The Company contracts with third parties to offer their digital content through the Company's iTunes Store. The Company pays substantial fees to obtain the rights to this content. The Company's licensing arrangements with these third parties are short-term and do not guarantee the continuation or renewal of these arrangements on reasonable terms, if at all. Some third-party content providers currently or may in the future offer competing products and services, and could take action to make it more difficult or impossible for the Company to license their content in the future. Other content owners, providers or distributors may seek to limit the Company's access to, or increase the total cost of, such content. If the Company is unable to continue to offer a wide variety of content at reasonable prices with acceptable usage rules, or continue to expand its geographic reach, the Company's financial condition and operating results may be materially adversely affected.
Many third-party content providers require that the Company provide certain digital rights management ("DRM") and other security solutions. If these requirements change, the Company may have to develop or license new technology to provide these solutions. There is no assurance the Company will be able to develop or license such solutions at a reasonable cost and in a timely manner. In addition, certain countries have passed or may propose legislation that would force the Company to license its DRM, which could lessen the protection of content and subject it to piracy and could also affect arrangements with the Company's content providers.
Notice something missing here? Apple operates the largest music and video download service in the world. Their ability to provide that service is dependent on the willingness of network operators to not interfere with Apple's customers who rent their movies on their AppleTV instead of say, using their Digital Cable or Satellite Set Top Box.
In other words, while they admit they're dependent on third-party content, they refuse to acknowledge their reliance on "third-party bandwidth."
Meanwhile, tomorrow the FCC will meet to hear about net neutrality issues, again.
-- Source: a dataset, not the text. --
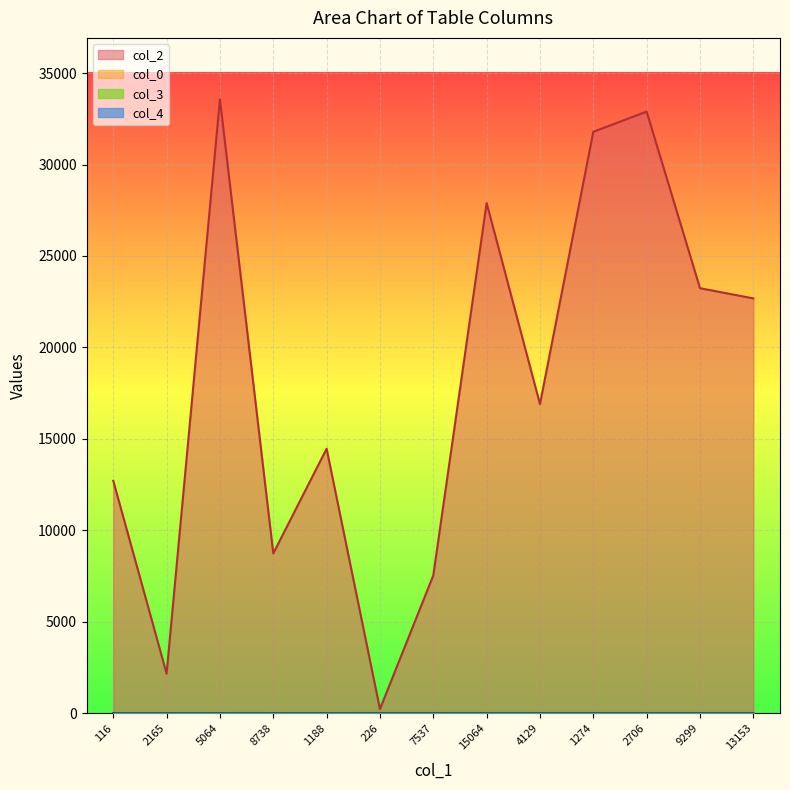

Reading left to right, extract all data points from this chart.

col_2: 12708.0	2165.0	33566.0	8738.0	14464.0	226.0	7537.0	27894.0	16901.0	31790.0	32892.0	23238.0	22680.0
col_0: 8.4	12.7	16.0	16.9	16.9	17.7	17.7	17.7	17.7	17.7	17.7	17.7	17.7
col_3: 0.0	0.0	5.0	5.0	7.0	0.0	0.0	5.0	0.0	0.0	0.0	0.0	0.0
col_4: 1.0	0.0	0.0	0.0	0.0	0.0	0.0	0.0	0.0	0.0	0.0	0.0	0.0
Apple, and in particular Steve Jobs, has shown an ability to move entire industries to make more consumer-friendly choices. You can get most TV shows and movies on iTunes now. Who would have imagined that even 4 years ago?
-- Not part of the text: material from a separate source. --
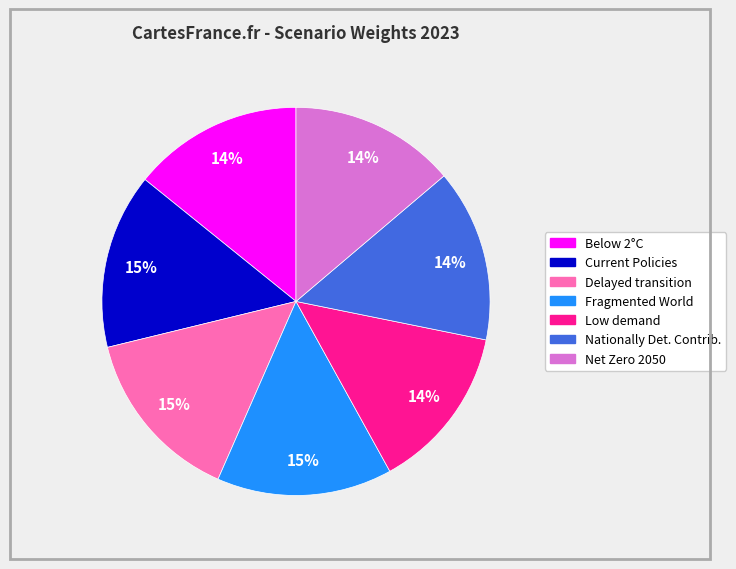

Does any single category account for the majority?

No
Yet, Apple's continued ability to innovate is completely tied to the goodwill of say, Verizon, who may want to save more bandwidth for their own VoD "rental" service, or another network operator using some kind of "reasonable management" when iTunes downloads reach a critical mass, especially once more people start renting or buying HD content.
Which brings me to the most shocking number of all:
$20,000.
That's how little Apple has spent on lobbyists in Washington during the 2nd half of 2007. What's more shocking, is despite launching iPhone, and making preparations to launch the improved AppleTV last month, here's what they spent their $20k on:
H.R. 1908/S.1145, The Patent Reform Act of 2007; Section 115 of the U.S. Copyright Act: Compulsory Licensing of EU Copyright Directive.
That's from their year-end 2007 Lobbying Disclosure Act report. They didn't so much as make a single contact with the FCC during the last half of 2007.
Last January, Apple Computer became just "Apple," because they were starting to sell more than computers. You would think they would be interested in protecting their new revenue streams, and the networks that allow them to be such innovators in content distribution to all consumers.
Time to ante up, Steve.
What about all of the rest of the social web/Web 2.0 movement? Facebook now has a single rep in Washington. MySpace has its NewsCorp lobbyists. What about everyone else?
Washington and tech should have hugely mutually beneficial relationship--the internet is what will power the U.S. economy for the coming decades--but so far they're like oil and water. That's bad news for the country and bad news for the economy. And it's terrible news for geeks.